→ **Activity**
Begin at the top of the records and copy each line exactly. The line containing "1- INTRODUCTION" is the last one to include.

======== Exercise material ========

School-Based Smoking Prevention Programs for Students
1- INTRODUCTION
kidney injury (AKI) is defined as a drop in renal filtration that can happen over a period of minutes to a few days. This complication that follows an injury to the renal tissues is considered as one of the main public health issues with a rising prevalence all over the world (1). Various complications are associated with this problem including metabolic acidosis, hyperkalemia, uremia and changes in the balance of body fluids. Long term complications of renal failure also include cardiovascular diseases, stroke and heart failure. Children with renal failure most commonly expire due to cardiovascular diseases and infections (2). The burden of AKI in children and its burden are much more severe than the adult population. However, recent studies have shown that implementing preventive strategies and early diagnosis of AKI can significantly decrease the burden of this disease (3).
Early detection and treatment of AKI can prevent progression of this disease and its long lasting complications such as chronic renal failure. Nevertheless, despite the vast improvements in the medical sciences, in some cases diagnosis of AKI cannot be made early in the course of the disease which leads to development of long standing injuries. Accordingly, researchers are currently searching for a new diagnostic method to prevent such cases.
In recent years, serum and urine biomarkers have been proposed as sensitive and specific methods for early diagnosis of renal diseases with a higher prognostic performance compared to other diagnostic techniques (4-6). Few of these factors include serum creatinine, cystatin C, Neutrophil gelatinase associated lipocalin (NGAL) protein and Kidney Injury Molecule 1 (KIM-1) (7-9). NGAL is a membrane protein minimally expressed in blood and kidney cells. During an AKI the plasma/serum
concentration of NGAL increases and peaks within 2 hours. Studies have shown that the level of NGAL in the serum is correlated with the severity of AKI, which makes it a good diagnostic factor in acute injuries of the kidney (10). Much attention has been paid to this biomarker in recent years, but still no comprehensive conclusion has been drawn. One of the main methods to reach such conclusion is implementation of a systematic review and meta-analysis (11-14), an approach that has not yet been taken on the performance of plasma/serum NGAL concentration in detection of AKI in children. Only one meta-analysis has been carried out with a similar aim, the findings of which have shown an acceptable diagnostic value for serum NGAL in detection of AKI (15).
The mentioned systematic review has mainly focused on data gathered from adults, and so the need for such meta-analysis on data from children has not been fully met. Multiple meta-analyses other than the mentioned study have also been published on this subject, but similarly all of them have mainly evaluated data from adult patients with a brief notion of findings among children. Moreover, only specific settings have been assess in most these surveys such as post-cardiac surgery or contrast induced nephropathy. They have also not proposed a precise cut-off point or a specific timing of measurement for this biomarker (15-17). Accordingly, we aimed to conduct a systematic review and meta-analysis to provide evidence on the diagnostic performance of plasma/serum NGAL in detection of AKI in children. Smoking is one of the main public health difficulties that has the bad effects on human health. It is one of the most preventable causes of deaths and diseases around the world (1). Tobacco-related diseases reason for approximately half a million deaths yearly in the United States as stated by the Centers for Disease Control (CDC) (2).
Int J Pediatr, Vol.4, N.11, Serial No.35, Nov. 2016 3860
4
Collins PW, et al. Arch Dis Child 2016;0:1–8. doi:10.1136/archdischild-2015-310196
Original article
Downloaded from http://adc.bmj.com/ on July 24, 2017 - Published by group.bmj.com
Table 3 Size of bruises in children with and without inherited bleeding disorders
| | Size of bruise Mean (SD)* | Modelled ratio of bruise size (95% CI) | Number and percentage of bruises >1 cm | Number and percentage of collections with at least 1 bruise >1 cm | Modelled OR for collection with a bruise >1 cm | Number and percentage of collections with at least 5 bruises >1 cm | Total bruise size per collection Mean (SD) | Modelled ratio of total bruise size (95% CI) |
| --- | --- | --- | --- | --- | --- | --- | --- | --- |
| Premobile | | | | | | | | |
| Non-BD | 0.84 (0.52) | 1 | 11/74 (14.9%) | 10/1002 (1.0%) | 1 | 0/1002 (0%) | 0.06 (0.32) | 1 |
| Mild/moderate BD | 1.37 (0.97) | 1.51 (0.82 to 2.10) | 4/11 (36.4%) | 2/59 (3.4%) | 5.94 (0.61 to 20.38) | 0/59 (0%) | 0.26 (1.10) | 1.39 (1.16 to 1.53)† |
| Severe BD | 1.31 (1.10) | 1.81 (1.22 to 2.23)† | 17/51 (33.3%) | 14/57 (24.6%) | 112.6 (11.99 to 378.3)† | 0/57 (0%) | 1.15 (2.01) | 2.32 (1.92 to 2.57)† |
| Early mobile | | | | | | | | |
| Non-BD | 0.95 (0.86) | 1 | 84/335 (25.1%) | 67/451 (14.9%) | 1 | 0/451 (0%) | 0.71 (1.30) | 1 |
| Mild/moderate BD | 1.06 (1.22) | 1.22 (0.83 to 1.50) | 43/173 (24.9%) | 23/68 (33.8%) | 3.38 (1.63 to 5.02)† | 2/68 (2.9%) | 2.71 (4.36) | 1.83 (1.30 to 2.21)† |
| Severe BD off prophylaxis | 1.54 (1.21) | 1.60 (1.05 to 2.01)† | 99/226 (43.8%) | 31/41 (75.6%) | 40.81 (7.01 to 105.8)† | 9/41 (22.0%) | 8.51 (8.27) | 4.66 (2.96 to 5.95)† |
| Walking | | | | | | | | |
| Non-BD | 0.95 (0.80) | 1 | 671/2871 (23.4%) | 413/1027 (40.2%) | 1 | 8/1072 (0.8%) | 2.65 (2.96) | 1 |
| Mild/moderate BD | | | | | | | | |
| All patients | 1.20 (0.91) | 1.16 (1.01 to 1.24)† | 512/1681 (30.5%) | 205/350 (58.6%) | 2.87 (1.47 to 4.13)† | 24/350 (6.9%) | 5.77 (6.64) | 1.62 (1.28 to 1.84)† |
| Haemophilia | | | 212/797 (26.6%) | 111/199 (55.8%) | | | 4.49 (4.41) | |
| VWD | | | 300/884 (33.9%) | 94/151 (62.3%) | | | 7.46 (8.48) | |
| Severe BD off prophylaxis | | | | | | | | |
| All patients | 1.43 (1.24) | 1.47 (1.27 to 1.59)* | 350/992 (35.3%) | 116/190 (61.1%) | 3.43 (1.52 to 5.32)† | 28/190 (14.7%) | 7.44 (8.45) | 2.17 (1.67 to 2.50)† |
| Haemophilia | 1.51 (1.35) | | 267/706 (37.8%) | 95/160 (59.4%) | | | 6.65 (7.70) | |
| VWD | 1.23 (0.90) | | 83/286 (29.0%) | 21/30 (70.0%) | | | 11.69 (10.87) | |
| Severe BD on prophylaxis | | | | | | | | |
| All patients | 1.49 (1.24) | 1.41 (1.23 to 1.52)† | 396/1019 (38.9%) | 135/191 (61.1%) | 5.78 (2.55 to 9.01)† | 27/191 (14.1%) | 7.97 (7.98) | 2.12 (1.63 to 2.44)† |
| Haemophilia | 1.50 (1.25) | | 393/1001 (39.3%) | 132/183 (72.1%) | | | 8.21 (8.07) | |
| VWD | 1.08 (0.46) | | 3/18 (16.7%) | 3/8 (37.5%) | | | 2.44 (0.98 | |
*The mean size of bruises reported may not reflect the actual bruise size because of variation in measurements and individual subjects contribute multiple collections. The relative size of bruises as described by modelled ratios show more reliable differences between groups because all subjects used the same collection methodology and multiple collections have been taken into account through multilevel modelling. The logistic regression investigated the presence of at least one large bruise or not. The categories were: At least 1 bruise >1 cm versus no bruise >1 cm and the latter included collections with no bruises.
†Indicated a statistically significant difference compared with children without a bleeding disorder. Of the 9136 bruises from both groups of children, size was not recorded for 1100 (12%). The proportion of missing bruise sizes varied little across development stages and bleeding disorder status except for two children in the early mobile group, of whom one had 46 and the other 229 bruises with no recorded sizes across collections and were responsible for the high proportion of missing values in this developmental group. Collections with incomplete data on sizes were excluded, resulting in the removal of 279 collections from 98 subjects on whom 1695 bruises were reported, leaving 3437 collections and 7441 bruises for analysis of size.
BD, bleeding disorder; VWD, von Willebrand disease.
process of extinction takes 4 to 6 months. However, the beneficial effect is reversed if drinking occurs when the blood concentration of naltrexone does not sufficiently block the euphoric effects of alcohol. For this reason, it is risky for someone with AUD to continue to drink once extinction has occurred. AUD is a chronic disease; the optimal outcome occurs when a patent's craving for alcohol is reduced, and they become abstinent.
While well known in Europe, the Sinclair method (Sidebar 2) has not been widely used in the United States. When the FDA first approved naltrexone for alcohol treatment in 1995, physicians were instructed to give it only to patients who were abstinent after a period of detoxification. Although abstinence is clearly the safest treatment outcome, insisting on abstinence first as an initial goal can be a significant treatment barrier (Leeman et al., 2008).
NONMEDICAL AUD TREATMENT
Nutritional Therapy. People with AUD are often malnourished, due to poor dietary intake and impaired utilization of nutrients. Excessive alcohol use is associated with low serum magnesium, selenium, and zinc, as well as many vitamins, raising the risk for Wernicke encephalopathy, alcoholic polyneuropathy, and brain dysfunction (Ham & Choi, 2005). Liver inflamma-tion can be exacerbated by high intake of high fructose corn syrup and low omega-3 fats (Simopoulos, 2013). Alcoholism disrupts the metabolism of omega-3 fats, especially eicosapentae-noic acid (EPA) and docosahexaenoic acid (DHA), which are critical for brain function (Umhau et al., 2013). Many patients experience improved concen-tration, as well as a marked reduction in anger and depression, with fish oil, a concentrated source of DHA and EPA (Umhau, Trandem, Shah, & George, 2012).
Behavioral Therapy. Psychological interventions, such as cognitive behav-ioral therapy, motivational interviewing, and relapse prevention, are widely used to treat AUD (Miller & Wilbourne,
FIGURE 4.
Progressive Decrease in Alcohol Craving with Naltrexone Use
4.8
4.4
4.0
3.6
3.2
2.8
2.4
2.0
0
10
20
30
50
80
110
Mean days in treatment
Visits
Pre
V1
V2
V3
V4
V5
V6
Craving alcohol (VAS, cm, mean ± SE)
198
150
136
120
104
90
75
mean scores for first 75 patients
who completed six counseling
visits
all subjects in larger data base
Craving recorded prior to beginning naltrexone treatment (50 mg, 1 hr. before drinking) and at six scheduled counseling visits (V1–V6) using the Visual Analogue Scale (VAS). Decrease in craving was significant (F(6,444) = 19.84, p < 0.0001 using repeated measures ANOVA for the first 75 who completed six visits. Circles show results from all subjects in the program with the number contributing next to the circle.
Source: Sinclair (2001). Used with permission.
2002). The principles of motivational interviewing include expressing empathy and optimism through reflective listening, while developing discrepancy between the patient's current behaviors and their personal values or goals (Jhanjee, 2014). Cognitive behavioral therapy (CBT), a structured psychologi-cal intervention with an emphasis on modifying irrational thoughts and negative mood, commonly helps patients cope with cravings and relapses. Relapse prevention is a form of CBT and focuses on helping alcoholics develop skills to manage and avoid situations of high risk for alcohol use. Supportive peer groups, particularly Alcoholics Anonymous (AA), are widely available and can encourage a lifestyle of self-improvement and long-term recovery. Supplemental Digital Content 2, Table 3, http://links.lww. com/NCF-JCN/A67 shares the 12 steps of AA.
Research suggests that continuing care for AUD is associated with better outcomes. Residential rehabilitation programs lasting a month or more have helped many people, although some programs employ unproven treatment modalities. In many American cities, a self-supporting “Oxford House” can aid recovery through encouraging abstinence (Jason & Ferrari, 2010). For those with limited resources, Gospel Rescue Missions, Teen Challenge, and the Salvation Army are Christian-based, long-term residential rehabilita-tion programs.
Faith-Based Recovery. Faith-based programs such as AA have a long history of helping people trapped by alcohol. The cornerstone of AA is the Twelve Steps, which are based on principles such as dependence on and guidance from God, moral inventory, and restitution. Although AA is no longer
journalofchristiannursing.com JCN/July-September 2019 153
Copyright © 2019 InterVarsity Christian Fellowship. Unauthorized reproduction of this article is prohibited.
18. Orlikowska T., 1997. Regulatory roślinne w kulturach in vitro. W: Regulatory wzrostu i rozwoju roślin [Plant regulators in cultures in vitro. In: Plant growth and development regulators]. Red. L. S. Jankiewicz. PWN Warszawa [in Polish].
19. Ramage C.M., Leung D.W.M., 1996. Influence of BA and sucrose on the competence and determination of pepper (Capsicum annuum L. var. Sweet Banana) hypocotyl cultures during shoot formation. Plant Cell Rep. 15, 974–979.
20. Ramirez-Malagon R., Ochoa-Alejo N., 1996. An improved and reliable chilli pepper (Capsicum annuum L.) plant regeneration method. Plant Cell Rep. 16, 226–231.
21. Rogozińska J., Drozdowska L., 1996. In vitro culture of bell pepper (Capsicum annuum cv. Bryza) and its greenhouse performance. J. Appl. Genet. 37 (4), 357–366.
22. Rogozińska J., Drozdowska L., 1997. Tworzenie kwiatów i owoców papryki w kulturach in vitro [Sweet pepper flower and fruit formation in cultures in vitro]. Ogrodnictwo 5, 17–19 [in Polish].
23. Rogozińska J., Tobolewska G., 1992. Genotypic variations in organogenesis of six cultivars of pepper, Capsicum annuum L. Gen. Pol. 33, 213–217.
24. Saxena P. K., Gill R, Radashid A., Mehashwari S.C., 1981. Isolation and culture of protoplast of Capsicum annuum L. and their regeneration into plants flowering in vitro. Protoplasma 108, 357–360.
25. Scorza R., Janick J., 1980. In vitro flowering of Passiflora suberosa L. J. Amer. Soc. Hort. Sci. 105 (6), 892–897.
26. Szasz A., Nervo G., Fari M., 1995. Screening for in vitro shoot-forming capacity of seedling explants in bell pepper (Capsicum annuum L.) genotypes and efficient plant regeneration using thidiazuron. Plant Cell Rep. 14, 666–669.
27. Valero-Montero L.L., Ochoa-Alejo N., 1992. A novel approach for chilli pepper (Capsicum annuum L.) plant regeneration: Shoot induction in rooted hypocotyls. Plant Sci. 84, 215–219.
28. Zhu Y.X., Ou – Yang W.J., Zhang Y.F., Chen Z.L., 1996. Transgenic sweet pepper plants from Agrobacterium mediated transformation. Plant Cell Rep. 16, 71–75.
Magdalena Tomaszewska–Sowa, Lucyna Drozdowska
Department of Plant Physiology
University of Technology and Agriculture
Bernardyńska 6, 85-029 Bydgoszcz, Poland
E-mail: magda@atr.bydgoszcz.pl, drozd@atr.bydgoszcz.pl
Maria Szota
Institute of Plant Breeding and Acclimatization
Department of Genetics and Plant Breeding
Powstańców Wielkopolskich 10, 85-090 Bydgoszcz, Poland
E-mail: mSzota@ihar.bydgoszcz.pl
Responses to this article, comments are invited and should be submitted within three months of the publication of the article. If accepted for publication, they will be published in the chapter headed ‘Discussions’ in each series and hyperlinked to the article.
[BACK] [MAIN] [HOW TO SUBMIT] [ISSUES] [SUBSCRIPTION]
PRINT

========

→ **Output**
School-Based Smoking Prevention Programs for Students
1- INTRODUCTION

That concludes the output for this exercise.